WHAT IS NEEDED: Find the string "devices" in the records and copy each line where it occurs.

MATERIAL FOR THIS TASK:
+++

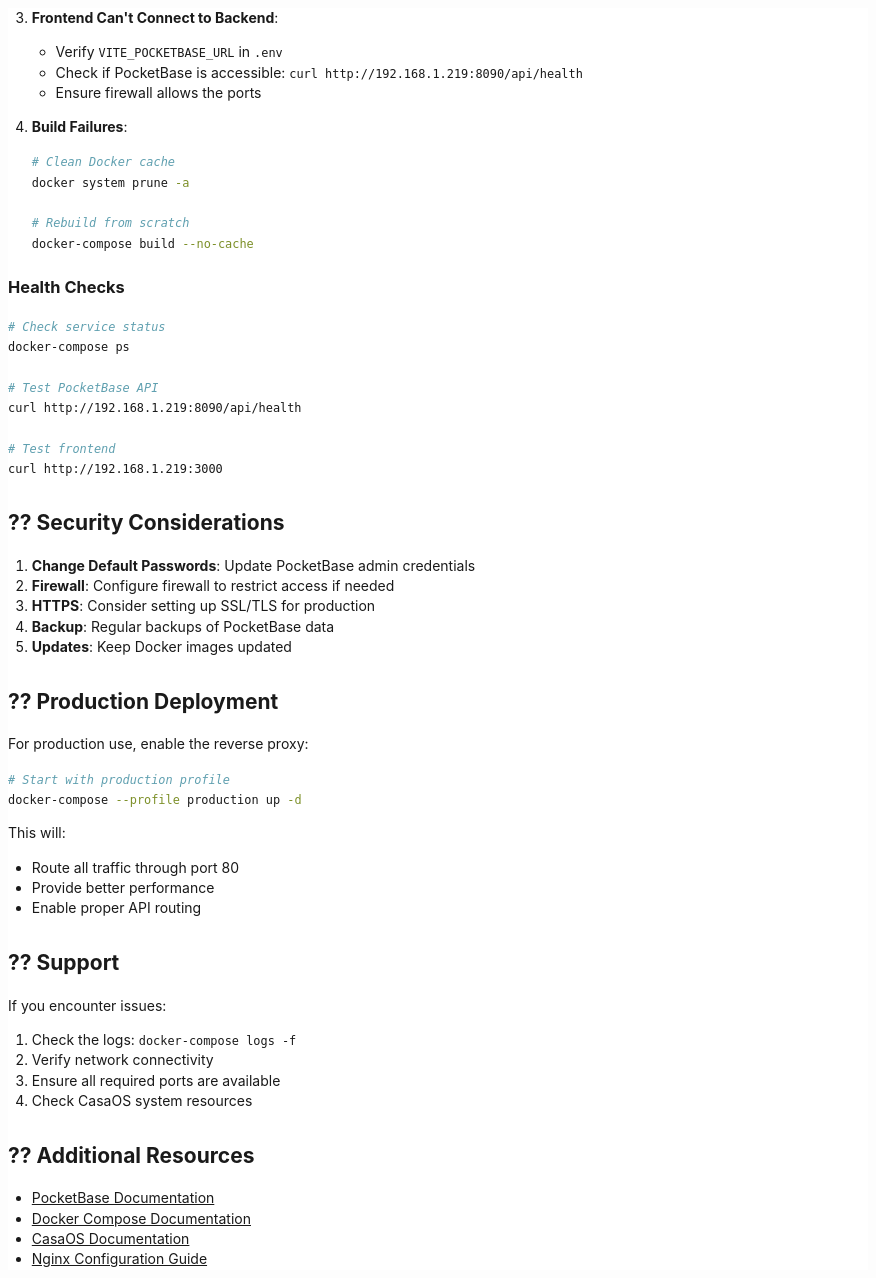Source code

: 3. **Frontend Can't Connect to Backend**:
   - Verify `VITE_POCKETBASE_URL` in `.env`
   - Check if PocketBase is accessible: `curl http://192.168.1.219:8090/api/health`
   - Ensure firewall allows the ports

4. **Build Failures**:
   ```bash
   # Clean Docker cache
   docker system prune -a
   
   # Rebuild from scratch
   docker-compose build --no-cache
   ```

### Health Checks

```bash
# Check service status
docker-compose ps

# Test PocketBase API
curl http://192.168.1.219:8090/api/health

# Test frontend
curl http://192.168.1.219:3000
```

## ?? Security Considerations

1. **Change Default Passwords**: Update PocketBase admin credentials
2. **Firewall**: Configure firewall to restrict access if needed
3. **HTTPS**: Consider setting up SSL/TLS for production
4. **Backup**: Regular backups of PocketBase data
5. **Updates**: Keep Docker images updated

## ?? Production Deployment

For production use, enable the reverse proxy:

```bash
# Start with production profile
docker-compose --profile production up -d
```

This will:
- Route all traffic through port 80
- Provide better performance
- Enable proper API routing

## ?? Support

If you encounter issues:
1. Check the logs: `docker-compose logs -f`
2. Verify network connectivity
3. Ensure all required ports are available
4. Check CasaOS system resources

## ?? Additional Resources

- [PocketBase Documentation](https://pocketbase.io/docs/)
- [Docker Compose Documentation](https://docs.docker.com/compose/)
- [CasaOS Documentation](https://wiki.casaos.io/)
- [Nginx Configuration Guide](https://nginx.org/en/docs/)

+++

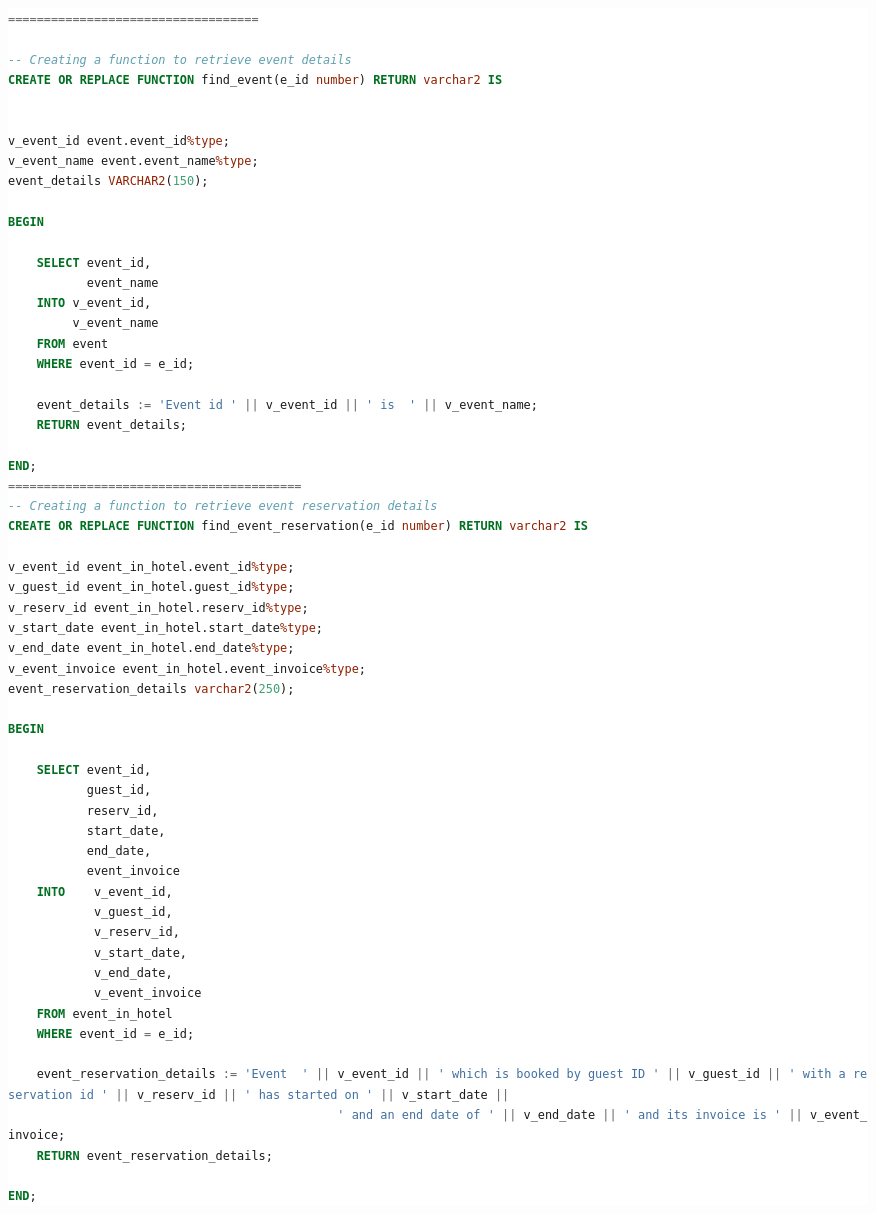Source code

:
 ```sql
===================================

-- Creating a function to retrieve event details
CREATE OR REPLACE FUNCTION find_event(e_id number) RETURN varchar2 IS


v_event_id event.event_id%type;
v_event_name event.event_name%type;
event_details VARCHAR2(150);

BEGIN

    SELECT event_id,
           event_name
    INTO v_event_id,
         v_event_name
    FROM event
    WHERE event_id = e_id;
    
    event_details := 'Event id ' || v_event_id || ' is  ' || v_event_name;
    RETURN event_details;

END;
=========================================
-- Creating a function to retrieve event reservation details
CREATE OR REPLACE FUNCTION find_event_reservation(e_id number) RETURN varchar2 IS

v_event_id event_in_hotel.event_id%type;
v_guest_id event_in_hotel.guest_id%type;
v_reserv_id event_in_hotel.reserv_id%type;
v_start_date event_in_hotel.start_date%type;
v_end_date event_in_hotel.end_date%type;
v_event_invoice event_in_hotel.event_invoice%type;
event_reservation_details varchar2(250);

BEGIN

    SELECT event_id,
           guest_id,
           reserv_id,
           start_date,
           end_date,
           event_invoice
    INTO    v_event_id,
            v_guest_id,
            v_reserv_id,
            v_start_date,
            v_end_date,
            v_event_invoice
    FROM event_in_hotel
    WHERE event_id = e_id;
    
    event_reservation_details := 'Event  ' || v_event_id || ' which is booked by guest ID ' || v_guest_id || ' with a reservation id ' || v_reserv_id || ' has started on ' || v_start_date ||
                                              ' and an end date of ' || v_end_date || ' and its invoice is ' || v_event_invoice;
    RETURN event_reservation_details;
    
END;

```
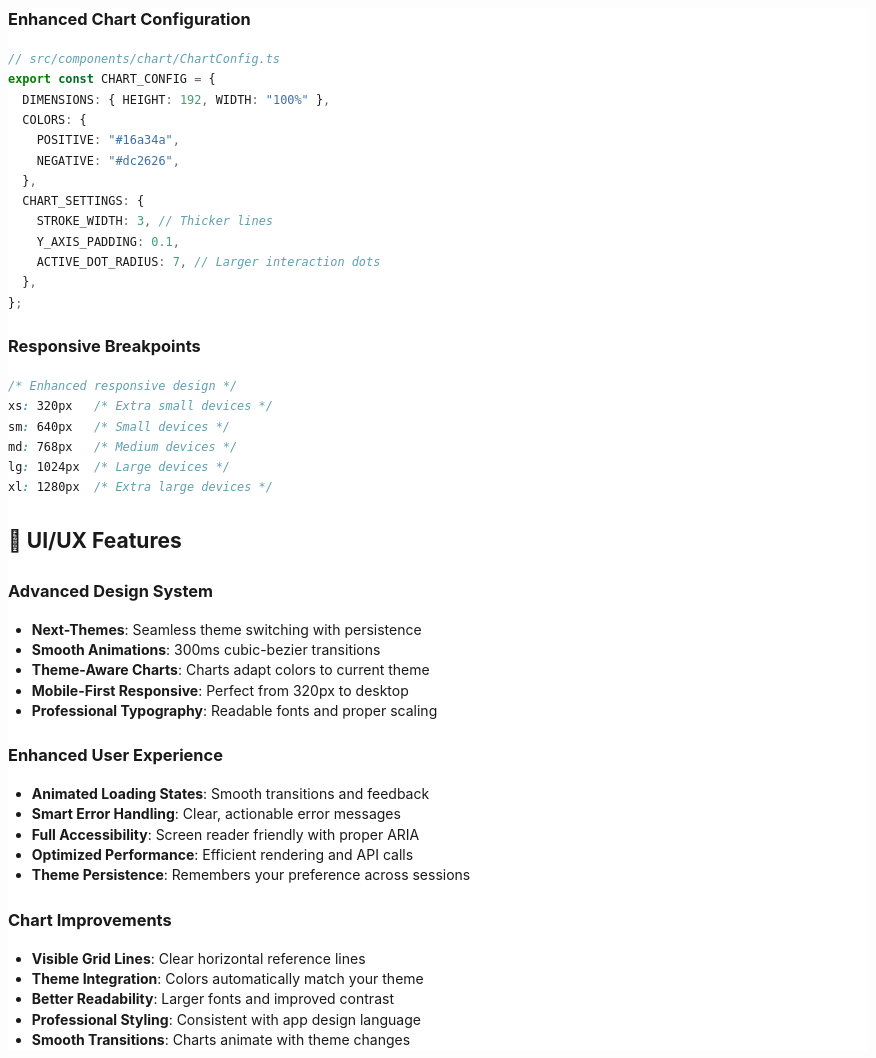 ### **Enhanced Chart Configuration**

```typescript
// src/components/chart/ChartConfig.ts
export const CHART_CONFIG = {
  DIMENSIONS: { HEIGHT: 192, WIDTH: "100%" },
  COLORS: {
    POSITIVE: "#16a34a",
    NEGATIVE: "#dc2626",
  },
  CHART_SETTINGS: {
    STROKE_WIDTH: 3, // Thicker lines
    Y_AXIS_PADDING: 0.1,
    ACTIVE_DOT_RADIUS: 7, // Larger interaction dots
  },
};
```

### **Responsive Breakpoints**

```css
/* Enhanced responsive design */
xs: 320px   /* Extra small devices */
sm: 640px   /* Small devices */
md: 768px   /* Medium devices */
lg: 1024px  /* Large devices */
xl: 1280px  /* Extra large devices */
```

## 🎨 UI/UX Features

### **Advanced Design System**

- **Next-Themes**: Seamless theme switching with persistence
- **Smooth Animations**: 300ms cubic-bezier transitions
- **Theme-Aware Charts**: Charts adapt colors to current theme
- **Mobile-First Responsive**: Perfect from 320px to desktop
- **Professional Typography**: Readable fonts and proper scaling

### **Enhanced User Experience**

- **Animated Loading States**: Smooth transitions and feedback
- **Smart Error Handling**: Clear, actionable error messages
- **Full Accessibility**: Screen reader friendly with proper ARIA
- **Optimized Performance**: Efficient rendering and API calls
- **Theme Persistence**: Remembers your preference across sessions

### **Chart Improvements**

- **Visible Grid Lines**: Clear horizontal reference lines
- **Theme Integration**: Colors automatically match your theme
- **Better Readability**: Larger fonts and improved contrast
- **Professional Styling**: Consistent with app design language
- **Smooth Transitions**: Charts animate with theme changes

+++

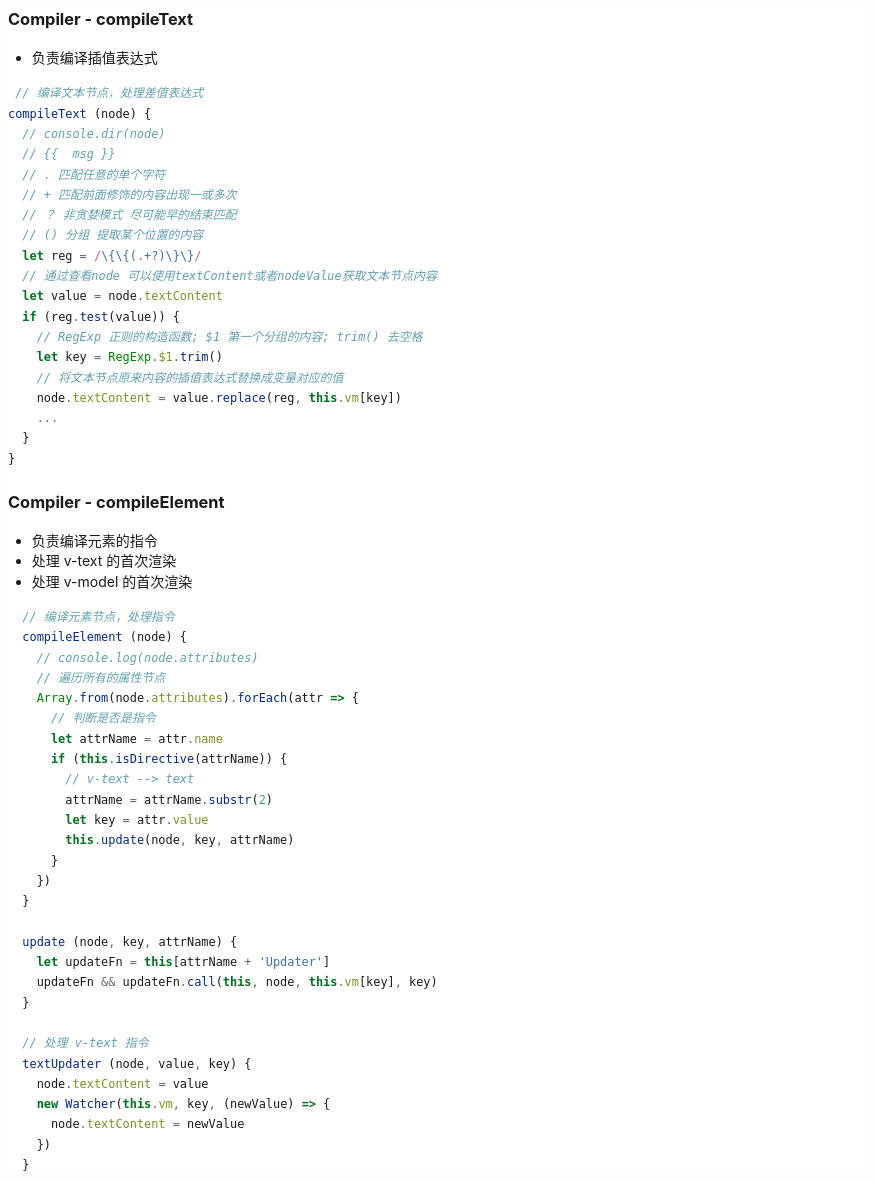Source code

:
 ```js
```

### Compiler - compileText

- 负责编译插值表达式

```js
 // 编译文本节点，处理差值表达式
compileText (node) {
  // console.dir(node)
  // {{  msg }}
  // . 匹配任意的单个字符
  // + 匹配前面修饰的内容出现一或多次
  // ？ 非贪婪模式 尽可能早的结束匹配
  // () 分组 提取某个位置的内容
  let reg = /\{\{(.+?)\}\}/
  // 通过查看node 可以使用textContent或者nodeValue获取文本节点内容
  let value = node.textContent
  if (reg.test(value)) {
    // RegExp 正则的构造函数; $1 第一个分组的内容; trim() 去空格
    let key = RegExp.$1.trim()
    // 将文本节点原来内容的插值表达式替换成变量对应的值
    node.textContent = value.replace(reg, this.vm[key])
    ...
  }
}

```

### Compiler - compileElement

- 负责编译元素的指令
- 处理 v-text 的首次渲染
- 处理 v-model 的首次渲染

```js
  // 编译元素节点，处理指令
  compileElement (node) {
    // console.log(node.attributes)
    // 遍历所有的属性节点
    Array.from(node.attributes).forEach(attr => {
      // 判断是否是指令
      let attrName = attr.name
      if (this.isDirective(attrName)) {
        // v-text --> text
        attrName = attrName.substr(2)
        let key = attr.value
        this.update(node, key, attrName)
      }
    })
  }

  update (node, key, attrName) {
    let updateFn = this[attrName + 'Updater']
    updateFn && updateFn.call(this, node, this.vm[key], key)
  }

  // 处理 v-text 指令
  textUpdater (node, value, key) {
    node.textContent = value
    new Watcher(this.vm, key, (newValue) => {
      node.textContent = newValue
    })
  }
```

+++

SOLUTION FOR THIS PROBLEM:
xs: 320px   /* Extra small devices */
sm: 640px   /* Small devices */
md: 768px   /* Medium devices */
lg: 1024px  /* Large devices */
xl: 1280px  /* Extra large devices */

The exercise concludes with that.